* VORGEGEBENER TEXT
****

Anzeichen wie in Ruanda

«Nigeria könnte nächstes Ruanda oder Darfur werden»

Der Genozid-Experte und ehemalige US-Kongressabgeordnete Frank Wolf hat davor gewarnt, dass die Gewalt gegen Christen in Nigeria zu einem weiteren Genozid wie in Ruanda oder Darfur führen könnte. Laut «Genocide Watch» sind die Anzeichen gleich wie damals in Ruanda.
Beerdigung von Christen in Nigeria (Bild: Intersociety)
Frank Wolf

Frank Wolf in einem Zoom-Gespräch mit «Genocide Watch», nigerianischen Bischöfen, Verfechtern der Religionsfreiheit und Reportern: «Als die Welt den Völkermord in Ruanda ignorierte, starben Hunderttausende von Menschen. Ich glaube, die Geschichte wiederholt sich. Fast täglich wird über die zunehmende Gewalt und Todesfälle in Nigeria berichtet. Eine Implosion Nigerias würde die umliegenden Länder destabilisieren und Millionen von Flüchtlingen nach Europa und darüber hinaus schicken.»

Seit dem Jahr 2015 wurden einige Tausende Christen in Nigeria getötet und Millionen vertrieben. Dies überwiegend durch Angriffe muslimischer Fulani-Milizen gegen überwiegend christliche Bauerngemeinschaften sowie aufgrund islamisch-extremistischer Angriffe, die von Boko Haram und dem Islamischen Staat im Nordosten Nigerias verübt wurden.

****

* ANGEZEIGTE DATEN
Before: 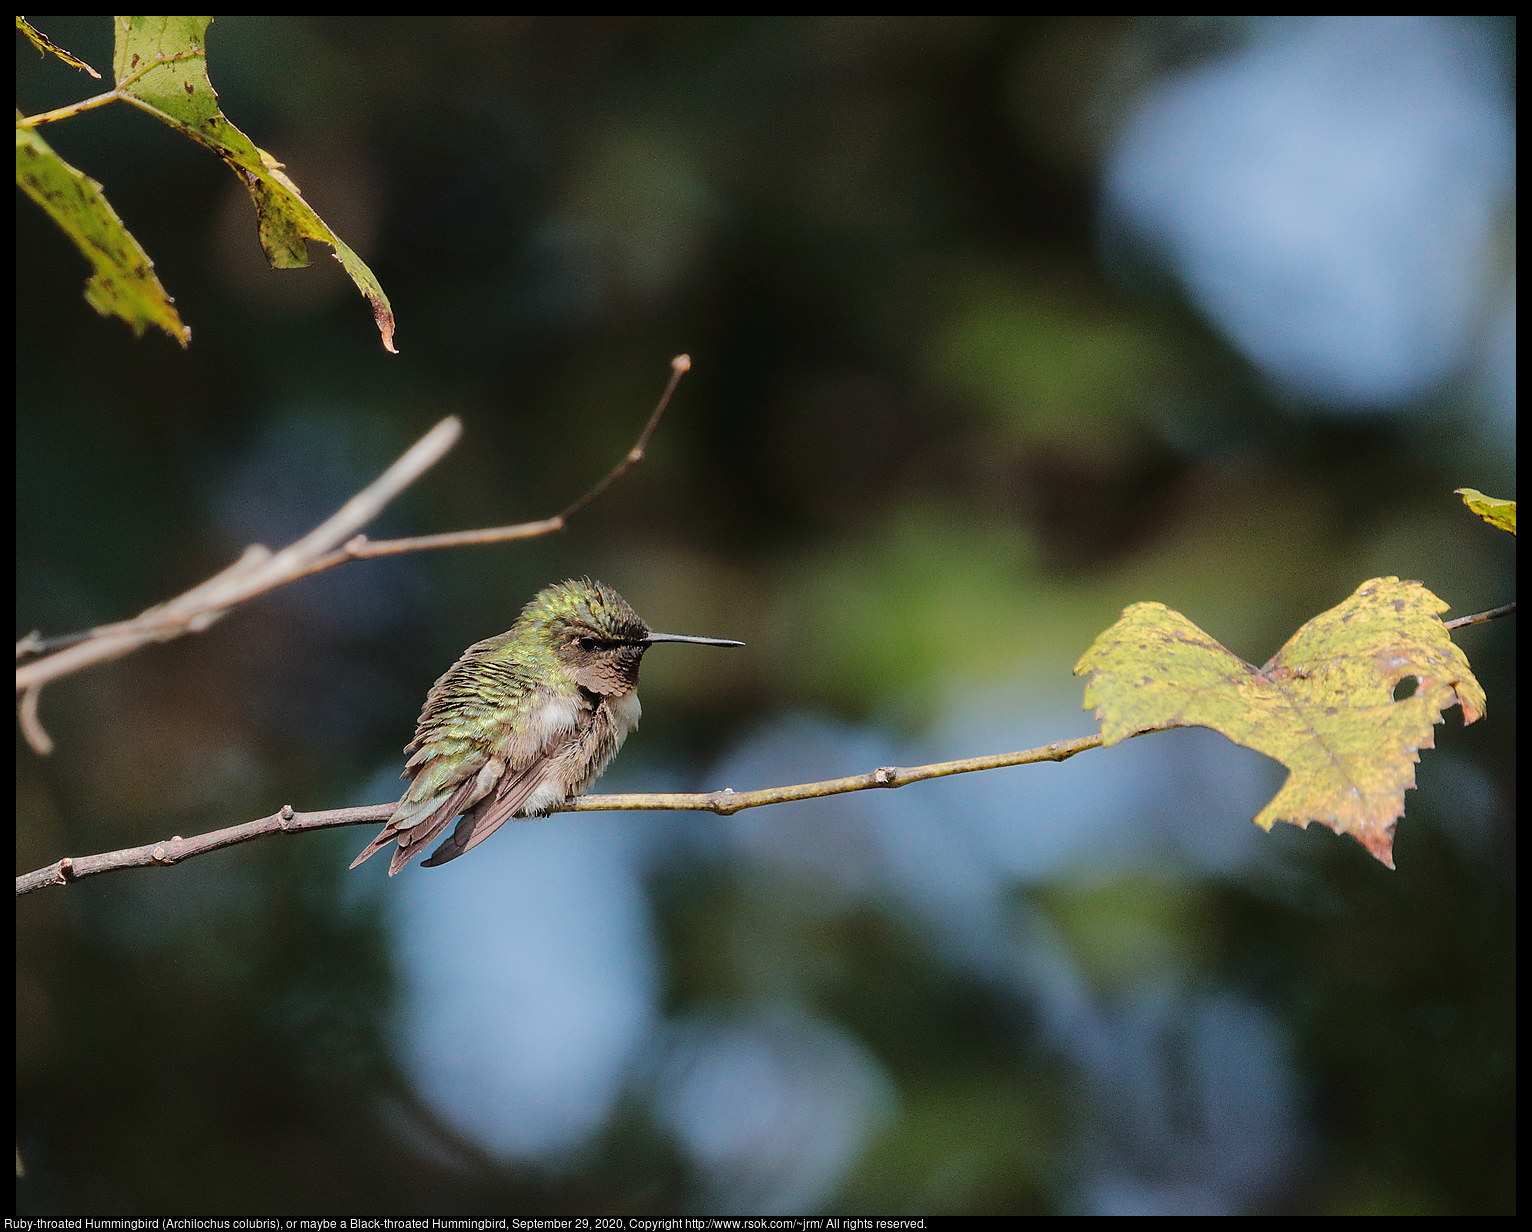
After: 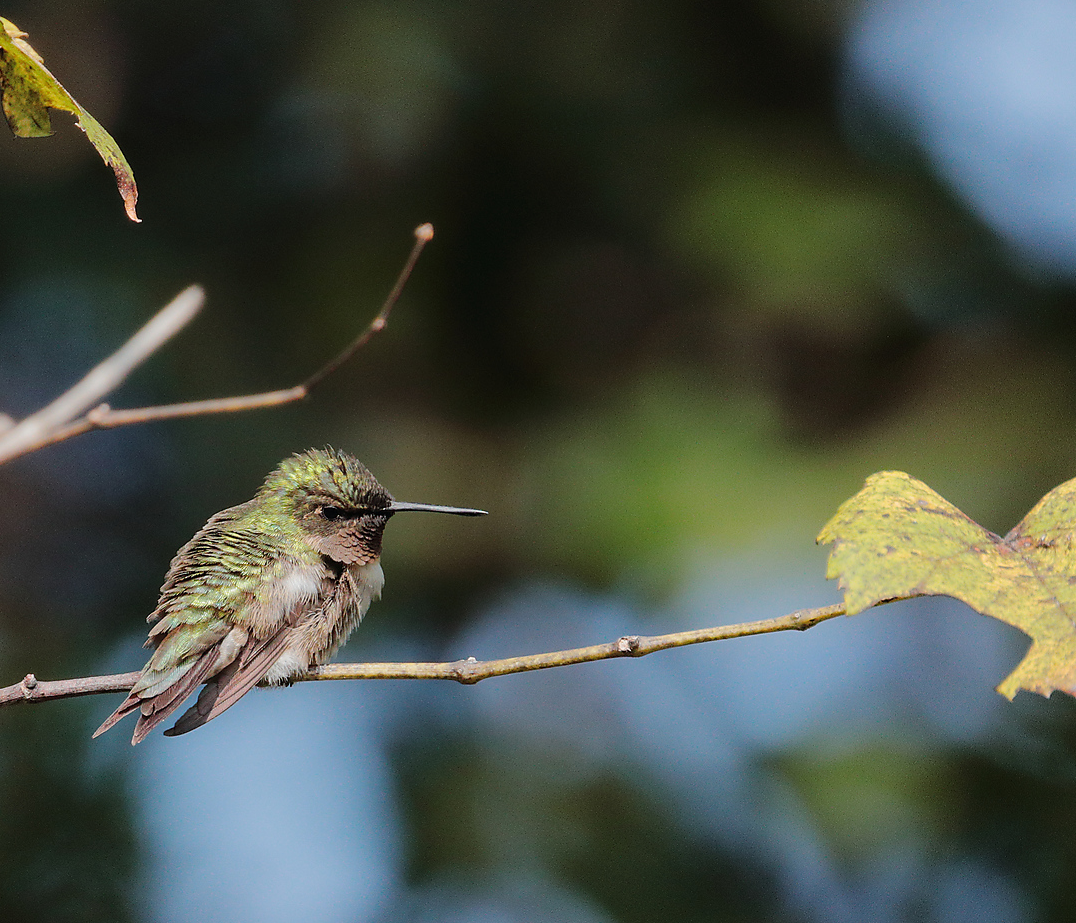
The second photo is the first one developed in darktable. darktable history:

****

* ZIEL A
Schreiben Sie aus dem Artikel über die Gewalt in Nigeria den Abschnitt von „Anzeichen wie in“ bis „Nigeria (Bild: Intersociety)“ buchstabengetreu ab.
* ZIEL B
Welche Gruppen verübten laut dem Artikel über die Gewalt in Nigeria die islamisch-extremistischen Angriffe im Nordosten des Landes?

* VOLLSTÄNDIGE ANTWORT A
Anzeichen wie in Ruanda

«Nigeria könnte nächstes Ruanda oder Darfur werden»

Der Genozid-Experte und ehemalige US-Kongressabgeordnete Frank Wolf hat davor gewarnt, dass die Gewalt gegen Christen in Nigeria zu einem weiteren Genozid wie in Ruanda oder Darfur führen könnte. Laut «Genocide Watch» sind die Anzeichen gleich wie damals in Ruanda.
Beerdigung von Christen in Nigeria (Bild: Intersociety)

* VOLLSTÄNDIGE ANTWORT B
Boko Haram und der Islamische Staat.